TRY IT
Return the lines below that carry the word "البرنامج".

Page-level text extractions
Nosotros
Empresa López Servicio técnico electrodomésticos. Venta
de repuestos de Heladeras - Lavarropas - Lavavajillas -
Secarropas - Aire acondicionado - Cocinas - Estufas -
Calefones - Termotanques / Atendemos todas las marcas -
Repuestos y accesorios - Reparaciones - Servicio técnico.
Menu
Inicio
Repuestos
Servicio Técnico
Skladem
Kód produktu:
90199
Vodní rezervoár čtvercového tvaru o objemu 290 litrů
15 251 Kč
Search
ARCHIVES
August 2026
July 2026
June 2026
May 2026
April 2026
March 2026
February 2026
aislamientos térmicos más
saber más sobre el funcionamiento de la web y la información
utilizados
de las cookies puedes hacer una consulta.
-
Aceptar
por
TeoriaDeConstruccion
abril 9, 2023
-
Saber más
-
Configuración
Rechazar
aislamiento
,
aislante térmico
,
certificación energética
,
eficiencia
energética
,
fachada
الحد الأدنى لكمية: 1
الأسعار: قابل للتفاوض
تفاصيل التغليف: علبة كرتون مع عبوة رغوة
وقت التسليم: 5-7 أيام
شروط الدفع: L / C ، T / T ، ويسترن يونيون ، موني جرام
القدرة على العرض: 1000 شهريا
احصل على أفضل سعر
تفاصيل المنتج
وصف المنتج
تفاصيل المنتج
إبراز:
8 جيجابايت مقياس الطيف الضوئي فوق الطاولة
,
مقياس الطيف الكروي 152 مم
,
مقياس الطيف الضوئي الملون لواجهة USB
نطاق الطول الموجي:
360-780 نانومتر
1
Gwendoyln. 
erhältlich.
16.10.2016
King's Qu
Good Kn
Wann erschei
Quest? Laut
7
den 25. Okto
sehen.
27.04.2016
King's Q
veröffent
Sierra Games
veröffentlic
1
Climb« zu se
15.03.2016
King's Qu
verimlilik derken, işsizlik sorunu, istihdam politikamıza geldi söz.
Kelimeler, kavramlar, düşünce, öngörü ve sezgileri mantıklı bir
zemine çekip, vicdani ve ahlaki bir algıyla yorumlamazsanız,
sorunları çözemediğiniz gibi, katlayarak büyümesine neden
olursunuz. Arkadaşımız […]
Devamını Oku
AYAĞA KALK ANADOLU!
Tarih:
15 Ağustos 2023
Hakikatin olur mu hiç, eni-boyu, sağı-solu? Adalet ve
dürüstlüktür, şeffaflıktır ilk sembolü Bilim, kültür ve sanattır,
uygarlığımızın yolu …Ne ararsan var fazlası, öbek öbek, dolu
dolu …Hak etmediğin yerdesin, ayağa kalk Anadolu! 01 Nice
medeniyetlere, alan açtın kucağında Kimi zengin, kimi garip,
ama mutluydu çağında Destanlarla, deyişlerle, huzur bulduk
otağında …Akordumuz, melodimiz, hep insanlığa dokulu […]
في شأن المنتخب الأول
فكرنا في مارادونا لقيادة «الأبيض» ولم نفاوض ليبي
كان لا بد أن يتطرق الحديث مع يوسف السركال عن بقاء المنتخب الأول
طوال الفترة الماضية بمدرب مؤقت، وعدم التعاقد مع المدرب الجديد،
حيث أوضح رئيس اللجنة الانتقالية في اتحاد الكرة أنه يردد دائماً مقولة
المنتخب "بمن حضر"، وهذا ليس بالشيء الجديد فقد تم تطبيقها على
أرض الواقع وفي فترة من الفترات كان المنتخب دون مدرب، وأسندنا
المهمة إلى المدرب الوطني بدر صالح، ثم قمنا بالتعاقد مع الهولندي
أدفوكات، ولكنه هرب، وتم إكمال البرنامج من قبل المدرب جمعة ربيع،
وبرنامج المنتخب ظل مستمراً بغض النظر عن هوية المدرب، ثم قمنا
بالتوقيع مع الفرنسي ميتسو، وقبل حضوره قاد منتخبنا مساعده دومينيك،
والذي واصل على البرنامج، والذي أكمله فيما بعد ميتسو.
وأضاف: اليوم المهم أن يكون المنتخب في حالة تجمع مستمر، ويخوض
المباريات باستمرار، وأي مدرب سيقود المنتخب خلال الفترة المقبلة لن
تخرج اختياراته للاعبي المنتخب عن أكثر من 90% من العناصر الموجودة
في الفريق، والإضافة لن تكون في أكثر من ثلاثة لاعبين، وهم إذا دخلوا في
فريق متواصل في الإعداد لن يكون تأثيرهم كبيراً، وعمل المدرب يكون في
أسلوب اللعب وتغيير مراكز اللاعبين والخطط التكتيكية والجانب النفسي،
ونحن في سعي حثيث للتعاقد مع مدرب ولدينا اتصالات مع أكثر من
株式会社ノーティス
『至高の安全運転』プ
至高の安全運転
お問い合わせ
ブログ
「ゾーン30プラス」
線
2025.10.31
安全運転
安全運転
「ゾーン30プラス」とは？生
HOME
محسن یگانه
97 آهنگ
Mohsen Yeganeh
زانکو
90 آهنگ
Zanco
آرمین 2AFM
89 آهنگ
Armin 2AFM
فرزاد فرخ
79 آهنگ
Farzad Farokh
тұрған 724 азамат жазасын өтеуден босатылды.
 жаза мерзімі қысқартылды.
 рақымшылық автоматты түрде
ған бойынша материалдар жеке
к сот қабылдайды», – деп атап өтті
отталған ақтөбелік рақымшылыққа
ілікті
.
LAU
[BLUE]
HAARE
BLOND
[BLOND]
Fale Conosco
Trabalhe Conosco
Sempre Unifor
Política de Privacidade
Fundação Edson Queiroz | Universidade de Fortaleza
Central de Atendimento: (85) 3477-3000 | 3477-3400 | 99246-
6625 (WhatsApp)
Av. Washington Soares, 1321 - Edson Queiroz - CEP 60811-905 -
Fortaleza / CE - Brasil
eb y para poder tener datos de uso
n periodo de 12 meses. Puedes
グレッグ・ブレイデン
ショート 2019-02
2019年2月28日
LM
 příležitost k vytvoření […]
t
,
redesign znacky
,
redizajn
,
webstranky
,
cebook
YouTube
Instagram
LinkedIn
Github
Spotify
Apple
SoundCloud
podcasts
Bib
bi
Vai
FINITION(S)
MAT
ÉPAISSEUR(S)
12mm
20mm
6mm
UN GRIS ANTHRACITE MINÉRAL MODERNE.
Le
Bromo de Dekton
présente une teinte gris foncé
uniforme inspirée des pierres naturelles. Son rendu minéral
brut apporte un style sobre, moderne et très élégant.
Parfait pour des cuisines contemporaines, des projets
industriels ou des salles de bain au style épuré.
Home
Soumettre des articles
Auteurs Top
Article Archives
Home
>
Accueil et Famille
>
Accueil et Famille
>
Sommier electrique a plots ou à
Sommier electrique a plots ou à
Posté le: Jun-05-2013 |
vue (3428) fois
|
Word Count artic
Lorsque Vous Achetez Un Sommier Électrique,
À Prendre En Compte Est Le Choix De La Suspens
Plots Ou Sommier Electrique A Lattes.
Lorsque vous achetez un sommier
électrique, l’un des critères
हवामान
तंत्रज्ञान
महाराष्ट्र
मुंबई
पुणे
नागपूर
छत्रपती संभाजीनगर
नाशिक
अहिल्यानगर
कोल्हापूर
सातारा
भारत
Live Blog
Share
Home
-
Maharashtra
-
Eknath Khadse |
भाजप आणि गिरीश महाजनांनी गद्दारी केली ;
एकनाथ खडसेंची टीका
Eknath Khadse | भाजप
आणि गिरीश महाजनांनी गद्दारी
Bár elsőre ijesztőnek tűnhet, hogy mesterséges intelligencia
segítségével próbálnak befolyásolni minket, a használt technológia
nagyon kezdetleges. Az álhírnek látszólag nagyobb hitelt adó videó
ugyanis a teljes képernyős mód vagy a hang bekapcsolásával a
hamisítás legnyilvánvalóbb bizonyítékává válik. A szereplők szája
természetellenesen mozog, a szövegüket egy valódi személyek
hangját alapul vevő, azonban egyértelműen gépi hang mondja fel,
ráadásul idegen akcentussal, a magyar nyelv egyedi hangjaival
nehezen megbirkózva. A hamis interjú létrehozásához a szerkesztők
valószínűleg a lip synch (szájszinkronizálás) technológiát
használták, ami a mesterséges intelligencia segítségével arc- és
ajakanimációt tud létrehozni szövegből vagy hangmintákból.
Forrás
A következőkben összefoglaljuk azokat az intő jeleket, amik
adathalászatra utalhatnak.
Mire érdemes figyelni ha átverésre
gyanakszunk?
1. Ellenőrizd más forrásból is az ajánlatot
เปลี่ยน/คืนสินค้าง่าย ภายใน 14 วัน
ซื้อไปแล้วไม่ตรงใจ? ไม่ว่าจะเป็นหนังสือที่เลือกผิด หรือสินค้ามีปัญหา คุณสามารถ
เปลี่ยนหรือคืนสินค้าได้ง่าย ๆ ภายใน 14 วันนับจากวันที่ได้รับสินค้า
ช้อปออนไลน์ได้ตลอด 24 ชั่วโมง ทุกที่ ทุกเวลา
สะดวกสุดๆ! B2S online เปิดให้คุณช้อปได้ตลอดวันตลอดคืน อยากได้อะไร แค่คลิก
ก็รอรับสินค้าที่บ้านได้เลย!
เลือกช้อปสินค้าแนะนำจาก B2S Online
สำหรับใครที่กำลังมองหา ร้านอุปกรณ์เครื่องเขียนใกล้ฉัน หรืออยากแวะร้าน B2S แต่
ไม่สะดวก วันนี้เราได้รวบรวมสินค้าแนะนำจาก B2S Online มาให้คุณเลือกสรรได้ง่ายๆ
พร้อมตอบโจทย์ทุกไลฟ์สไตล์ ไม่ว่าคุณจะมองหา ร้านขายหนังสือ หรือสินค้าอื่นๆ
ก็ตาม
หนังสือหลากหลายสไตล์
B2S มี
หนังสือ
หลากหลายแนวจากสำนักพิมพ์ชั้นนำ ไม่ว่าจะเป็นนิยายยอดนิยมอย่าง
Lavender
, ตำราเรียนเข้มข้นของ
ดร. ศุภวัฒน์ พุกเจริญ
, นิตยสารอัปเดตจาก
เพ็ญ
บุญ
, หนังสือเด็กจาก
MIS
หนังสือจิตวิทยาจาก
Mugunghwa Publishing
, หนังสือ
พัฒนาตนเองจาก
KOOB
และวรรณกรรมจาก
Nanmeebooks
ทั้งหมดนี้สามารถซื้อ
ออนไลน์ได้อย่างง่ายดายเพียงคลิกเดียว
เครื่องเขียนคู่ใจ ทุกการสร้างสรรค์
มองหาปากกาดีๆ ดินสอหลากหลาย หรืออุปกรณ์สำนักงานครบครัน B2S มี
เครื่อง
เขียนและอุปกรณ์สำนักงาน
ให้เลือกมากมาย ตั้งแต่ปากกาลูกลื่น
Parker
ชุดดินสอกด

ANSWER TO THE EXERCISE
أدفوكات، ولكنه هرب، وتم إكمال البرنامج من قبل المدرب جمعة ربيع،
والذي واصل على البرنامج، والذي أكمله فيما بعد ميتسو.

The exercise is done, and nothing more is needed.